Встала задача, ограничить количество устанавливаемых клиентами сетевых соединений проходящих через шлюз в единицу времени, на шлюзе стоит Linux.
На самом деле, я нашел всего два модуля для iptables, которые помогут мне помочь в решении данной задачи. Это модуль connlimit и модуль recent.
connlimit может работать только с tcp протоколом, и может ограничивать количество установленных tcp сессий для каждого клиента достаточно простым правилом, например пример приведенный ниже ограничит количество TCP сессий от каждого клиента из сети 172.16.0.0/12 в 200.
-A FORWARD -s 172.16.0.0/12 -p tcp --syn -m connlimit --connlimit-above 200 -j DROP
Но, как показало практическое тестирование connlimit очень сильно нагружает процессор, что делает его применение на роутере нецелесообразным, т.к. несколько клиентов в сети могут создать шторм сетевых пакетов, и вывести роутер из рабочего режима, затруднив остальным пользователям комфортную работу.
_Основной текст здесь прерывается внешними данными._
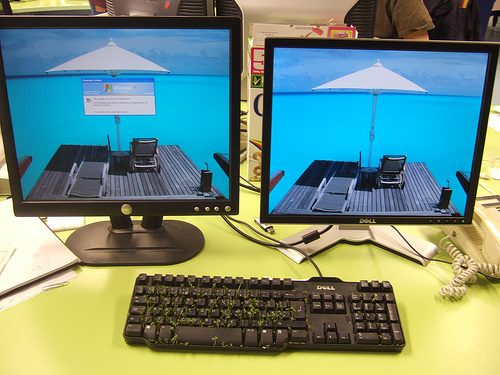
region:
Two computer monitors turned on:
[0, 13, 497, 278]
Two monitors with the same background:
[1, 10, 492, 270]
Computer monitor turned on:
[263, 33, 493, 270]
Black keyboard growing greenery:
[121, 265, 411, 355]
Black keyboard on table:
[122, 270, 411, 362]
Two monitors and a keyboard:
[1, 9, 498, 354]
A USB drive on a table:
[254, 210, 277, 235]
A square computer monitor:
[0, 10, 247, 272]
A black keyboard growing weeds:
[124, 265, 411, 366]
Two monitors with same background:
[0, 10, 485, 271]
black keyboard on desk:
[119, 263, 414, 343]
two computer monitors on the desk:
[0, 17, 488, 233]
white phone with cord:
[438, 199, 496, 304]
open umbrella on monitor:
[304, 55, 431, 155]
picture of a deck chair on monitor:
[369, 147, 421, 197]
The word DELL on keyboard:
[306, 270, 351, 301]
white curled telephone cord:
[436, 235, 498, 307]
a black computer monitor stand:
[64, 204, 214, 266]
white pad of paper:
[0, 195, 80, 315]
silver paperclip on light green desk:
[28, 276, 77, 298]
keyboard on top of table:
[113, 252, 440, 364]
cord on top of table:
[429, 222, 499, 294]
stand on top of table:
[56, 223, 241, 275]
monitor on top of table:
[0, 5, 261, 252]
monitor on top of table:
[246, 13, 498, 243]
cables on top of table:
[237, 232, 441, 279]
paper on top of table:
[0, 188, 60, 290]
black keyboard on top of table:
[89, 262, 434, 357]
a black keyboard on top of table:
[115, 271, 422, 353]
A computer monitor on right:
[262, 32, 499, 242]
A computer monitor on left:
[1, 14, 243, 226]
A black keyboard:
[111, 267, 403, 359]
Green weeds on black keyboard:
[132, 280, 312, 359]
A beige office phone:
[452, 222, 497, 297]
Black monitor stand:
[70, 218, 203, 260]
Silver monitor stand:
[282, 227, 432, 270]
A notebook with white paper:
[9, 227, 86, 313]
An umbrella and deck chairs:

recent работает по следующему принципу: первым правилом iptables вы назначаете пакетам удовлетворяющим определенным критериям уникальное имя которое впоследствии будет использоваться этим модулем для наложения ограничений.
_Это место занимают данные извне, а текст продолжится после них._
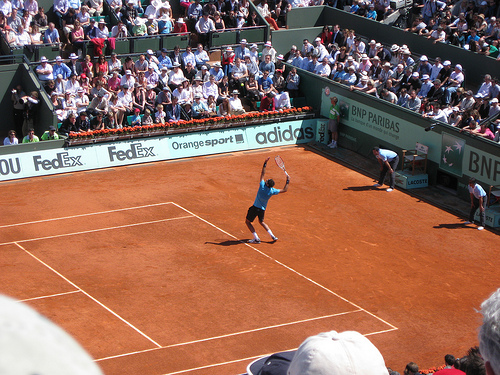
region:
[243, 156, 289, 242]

Например присвоим всем сетевыем пакетам с состоянием NEW (новое соединение), проходящие через сетевой интерфейс eth0 нашего роутера имя SYNF.
-A FORWARD -i eth0 -m state --state NEW -m recent --set --name SYNF --rsource
Вторым правилом мы скажем модулю, что если от какого-то клиента таких пакетов помеченных как SYNF больше 10 за 10 секунд, то такие пакеты должны отбрасываться.
-A FORWARD -i eth0 -m state --state NEW -m recent --update --seconds 10 --hitcount 10 --rttl --name SYNF --rsource -j DROP
Тестирование показало, что использование модуля recent не влияет на нагрузку роутера. Причем с помошью комбинации модулей state и recent можно делать достаточно интересные ограничения в сетевом трафике препятствуюя распространению спама, флуда и пр.